In a deepwater West African field the relatively small number of high-cost, highly productive wells, coupled with a high barium sulfate scaling tendency (upon waterflood breakthrough of injected seawater) requires effective scale management along with removal of near-wellbore damage in order to achieve high hydrocarbon recovery.

The nature of the well completion strategy in the field (frac packs for sand control) had resulted in some wells with higher than expected skin values due to drilling fluid losses, residual frac gel, fluid loss agents, and fines mobilization within the frac packs.
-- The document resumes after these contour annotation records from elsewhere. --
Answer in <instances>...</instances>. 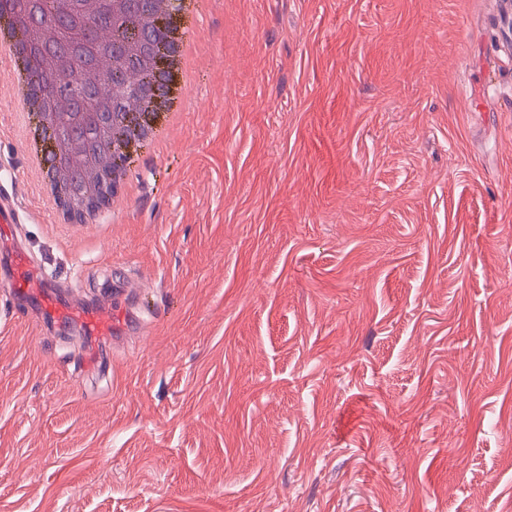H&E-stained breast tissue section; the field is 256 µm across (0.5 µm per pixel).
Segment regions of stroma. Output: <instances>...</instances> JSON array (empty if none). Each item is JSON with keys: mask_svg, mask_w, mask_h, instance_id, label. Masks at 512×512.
I'll list each match as a JSON object with an SVG mask.
<instances>
[{"mask_svg": "<svg viewBox=\"0 0 512 512\" xmlns=\"http://www.w3.org/2000/svg\"><path fill=\"white\" fill-rule=\"evenodd\" d=\"M494 0H205L123 223L0 200L138 328L97 366L0 275V512H512V66Z\"/></svg>", "mask_w": 512, "mask_h": 512, "instance_id": "1", "label": "stroma"}]
</instances>
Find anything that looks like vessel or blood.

The paper will present how the challenges of managing impaired completions and inorganic scale forced innovation in terms of when to apply both stimulation and scale inhibitor packages to deep water wells. This paper will outline a novel process for non-conventional batch chemical applications where bullhead stimulation treatments have been displaced deep into the formation (>20ft) using a scale inhibitor overflush. Not only does this benefit the stimulation by displacing the spent acid and reagents away from the immediate wellbore area, but the combined treatment provides a cost savings with a single mobilization for the combined treatment. The paper will describe the laboratory testing that was performed to qualify the treatments. The five field treatments that were performed demonstrate how these coupled applications have proven very effective at both well stimulation/skin reduction and scale inhibitor placement prior to and after seawater breakthrough. The term "squimulation" is used by the local operations team to describe this simultaneous squeeze and stimulation process.

Many similar fields are currently being developed in the Campos basin, Gulf of Mexico, and West Africa, and this paper is a good example of best-practice sharing from another oil basin.